* **WHAT NEEDS TO BE DONE**: Output the full listing below exactly; the images stay out.

(EXCERPTED DATA Opens)

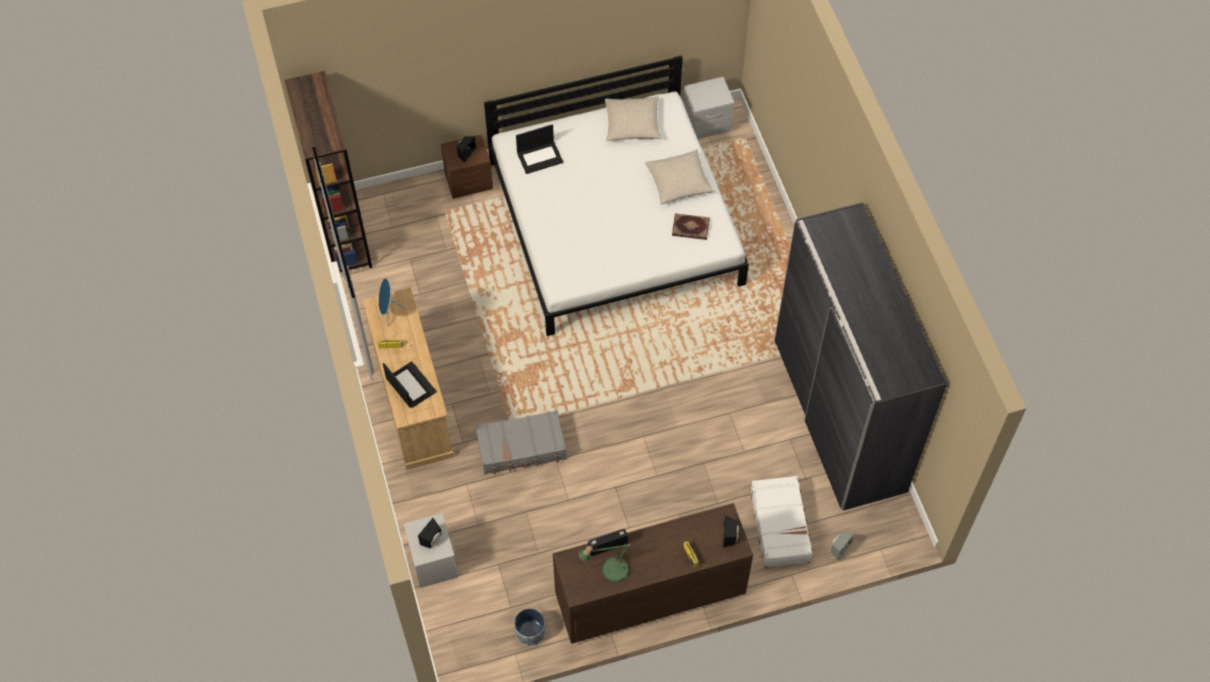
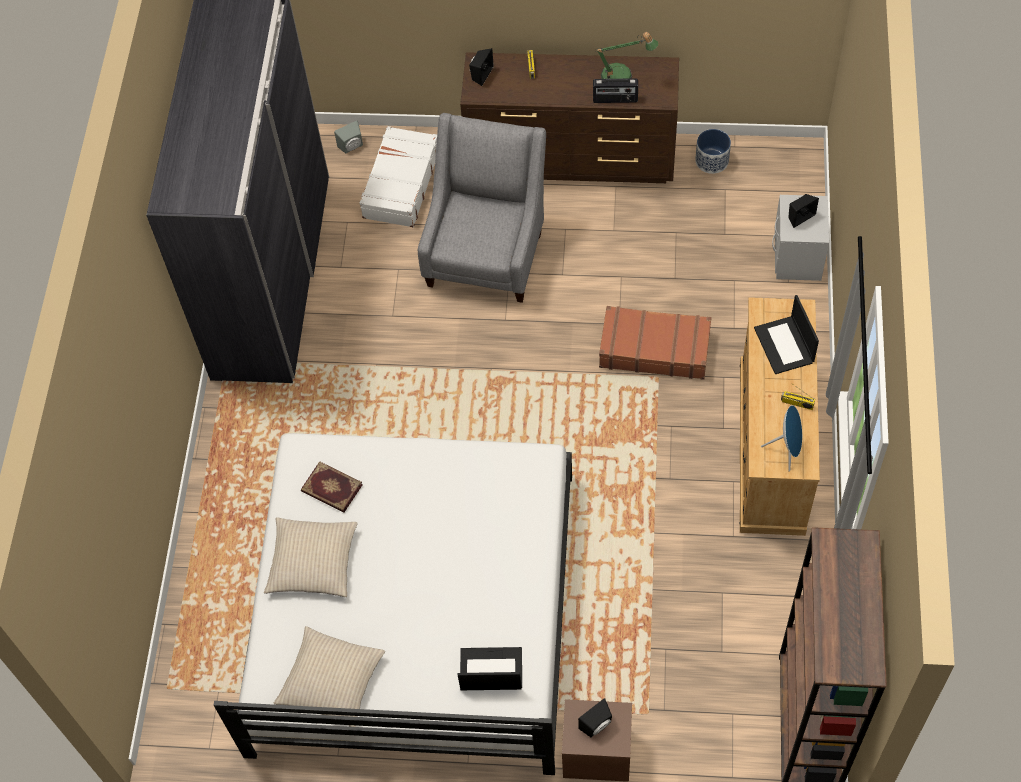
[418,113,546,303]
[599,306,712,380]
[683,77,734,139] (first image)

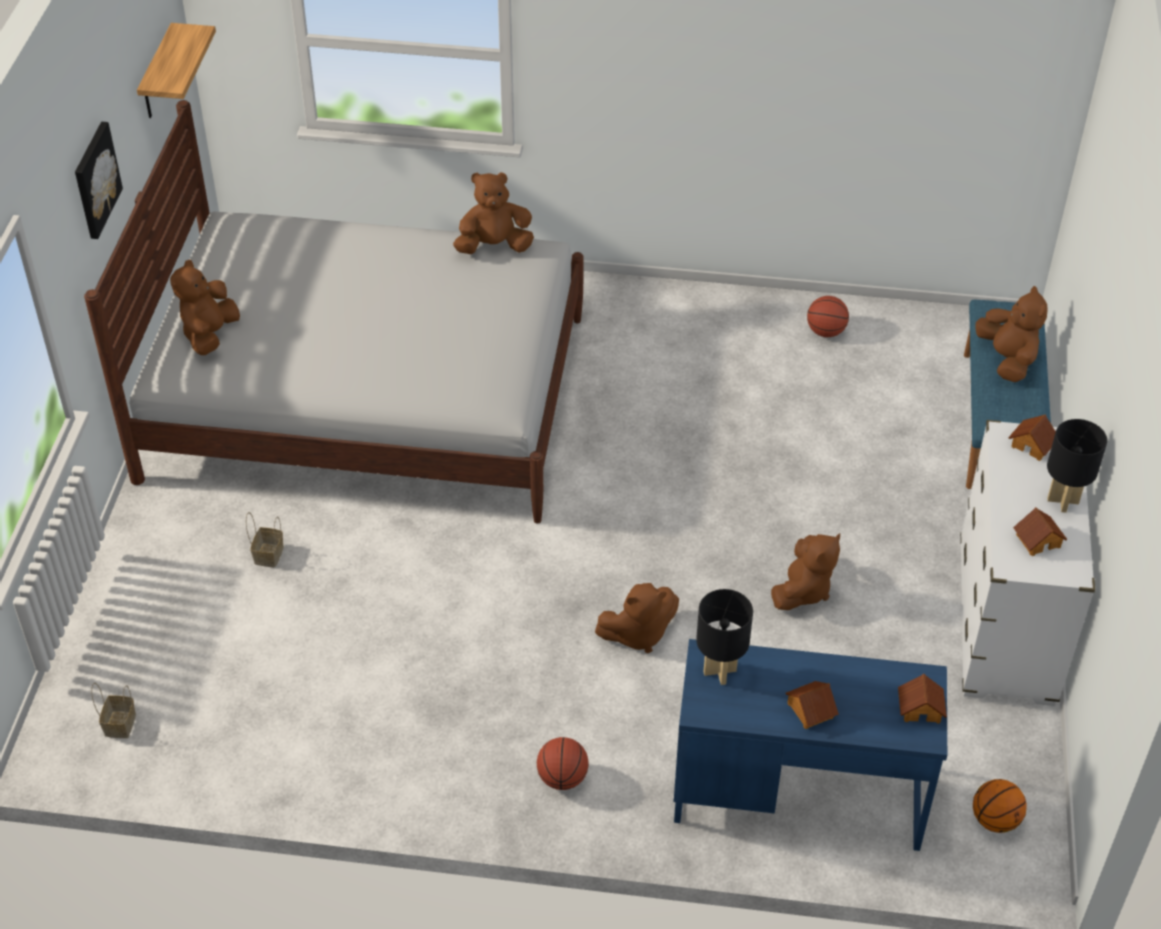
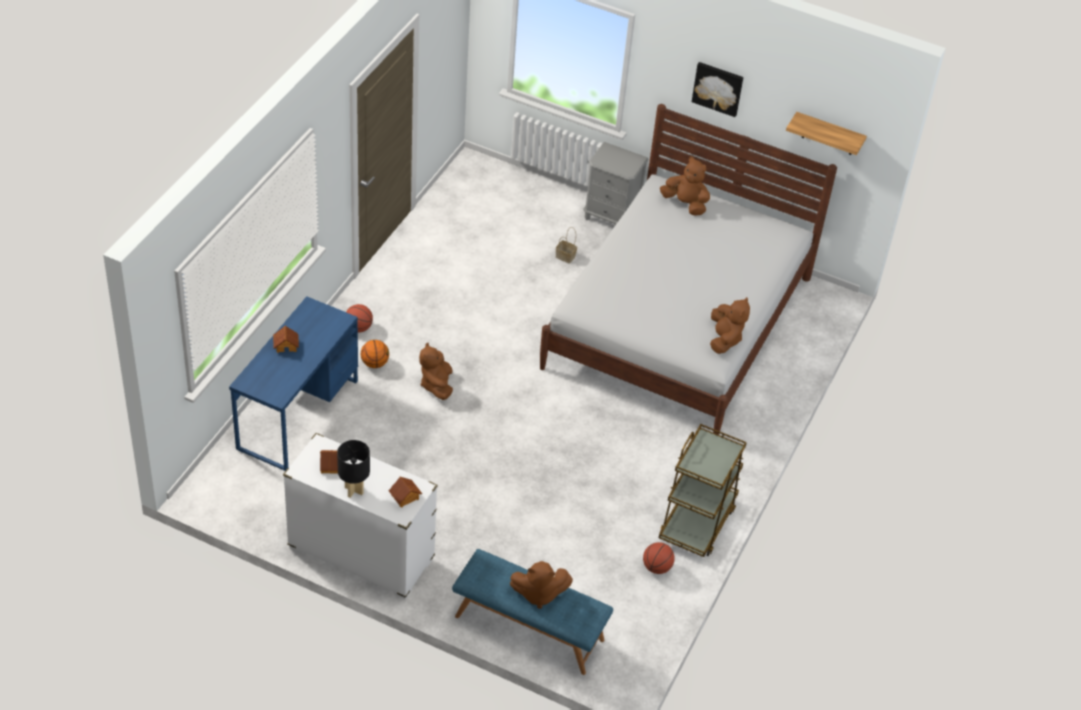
[361,340,389,368]
[583,142,649,224]
[659,424,747,557]
[91,683,136,738] (first image)
[696,589,753,685] (first image)
[771,533,840,610] (first image)
[898,674,947,723] (first image)

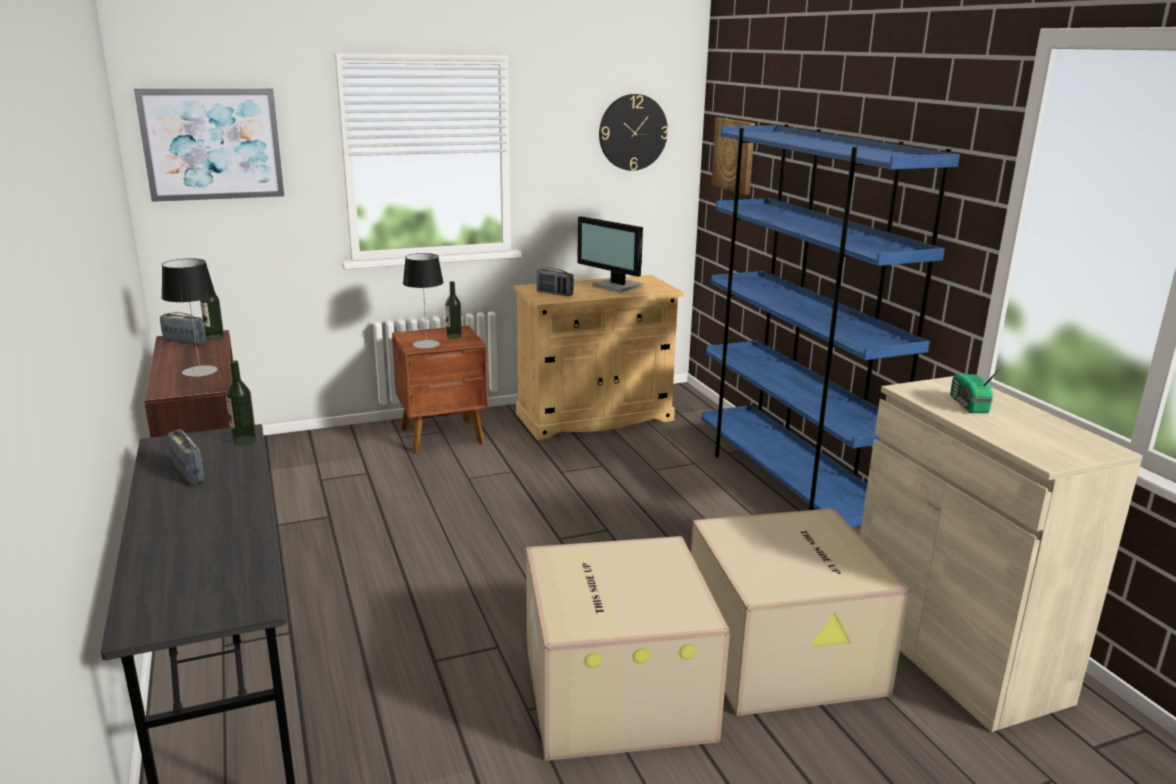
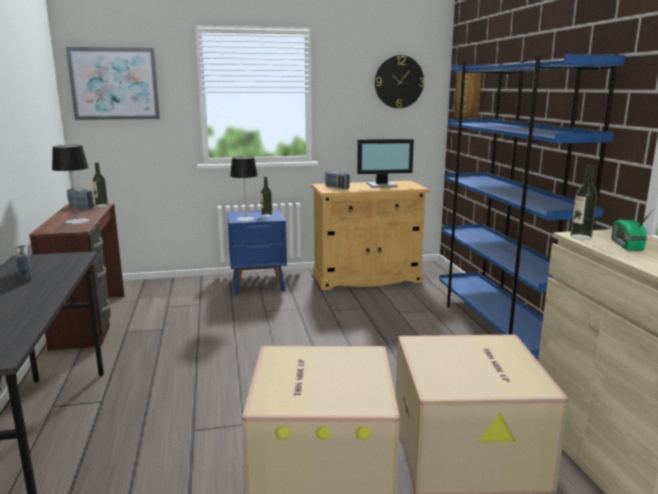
[227,210,287,294]
[357,139,414,188]
[571,165,598,240]

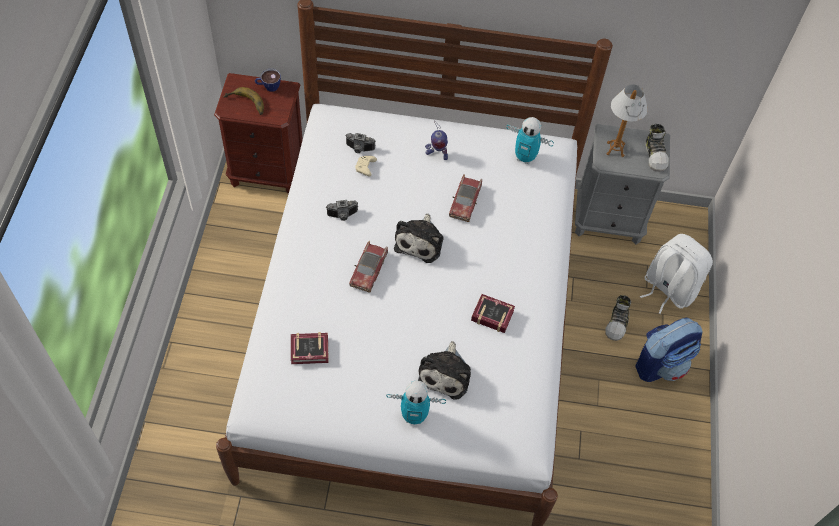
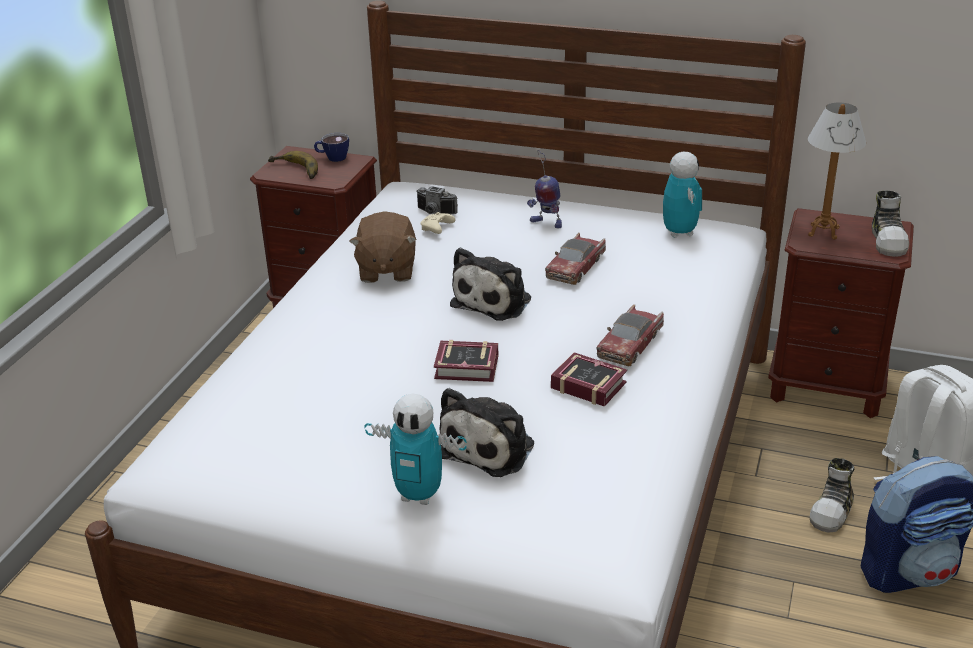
[349,211,417,283]
[434,340,498,382]
[596,304,664,366]
[663,152,702,238]
[768,208,914,418]

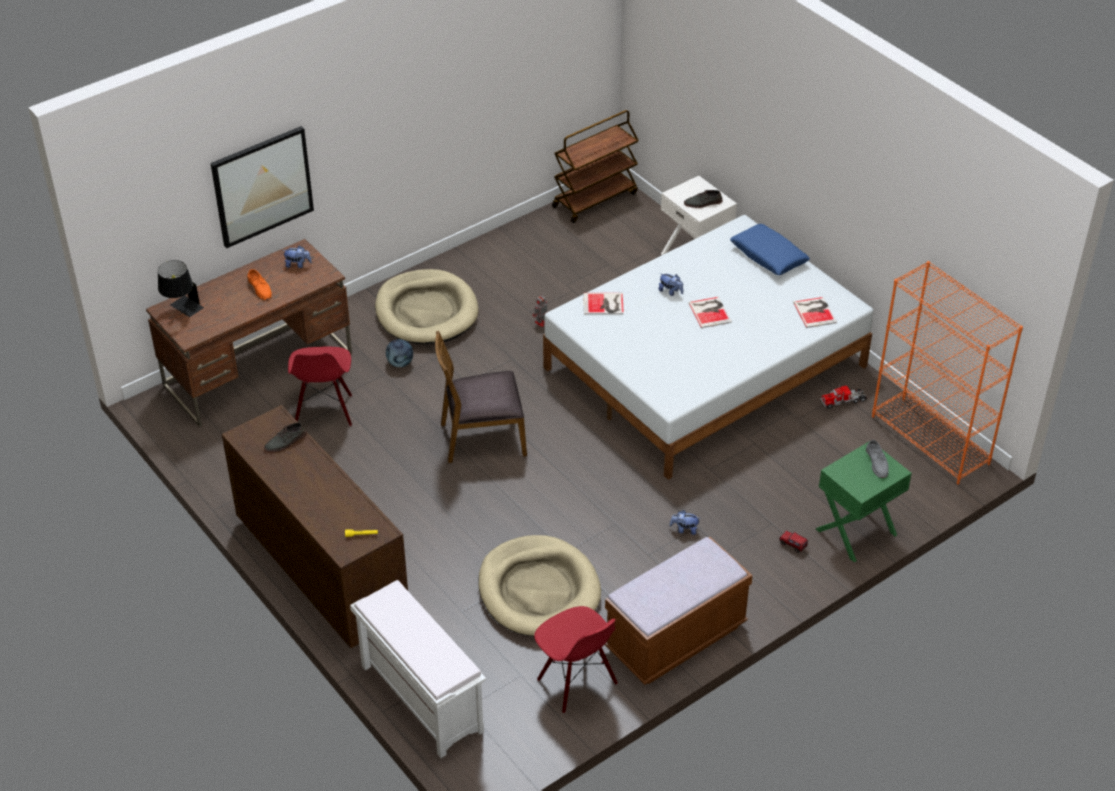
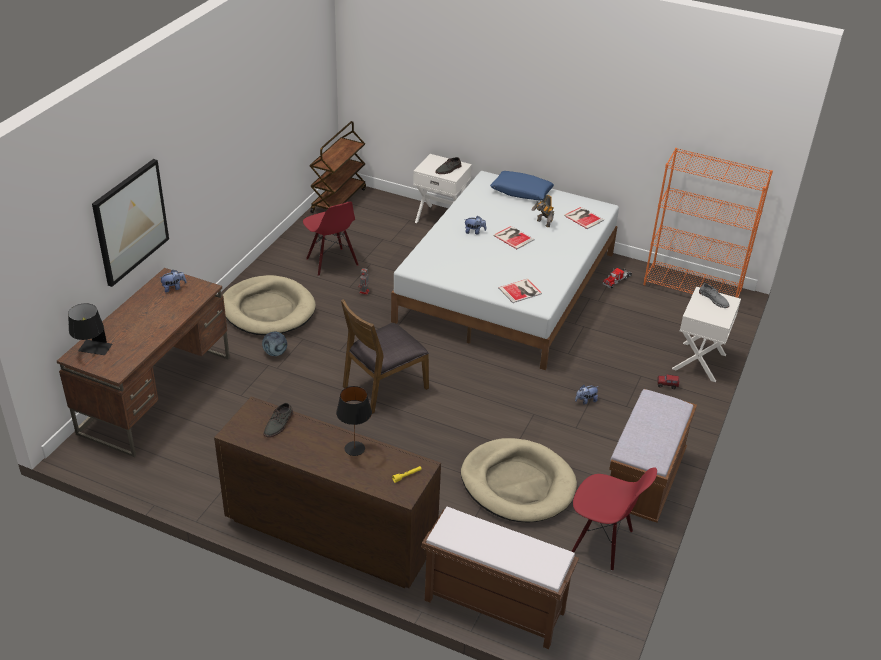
[303,201,359,276]
[336,386,372,456]
[421,507,579,649]
[498,279,542,303]
[532,195,554,227]
[672,287,741,382]
[247,269,272,300] (first image)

(EXCERPTED DATA Closes)

* **WRITTEN RESPONSE**:
[418,113,546,303]
[599,306,712,380]
[683,77,734,139] (first image)

[361,340,389,368]
[583,142,649,224]
[659,424,747,557]
[91,683,136,738] (first image)
[696,589,753,685] (first image)
[771,533,840,610] (first image)
[898,674,947,723] (first image)

[227,210,287,294]
[357,139,414,188]
[571,165,598,240]

[349,211,417,283]
[434,340,498,382]
[596,304,664,366]
[663,152,702,238]
[768,208,914,418]

[303,201,359,276]
[336,386,372,456]
[421,507,579,649]
[498,279,542,303]
[532,195,554,227]
[672,287,741,382]
[247,269,272,300] (first image)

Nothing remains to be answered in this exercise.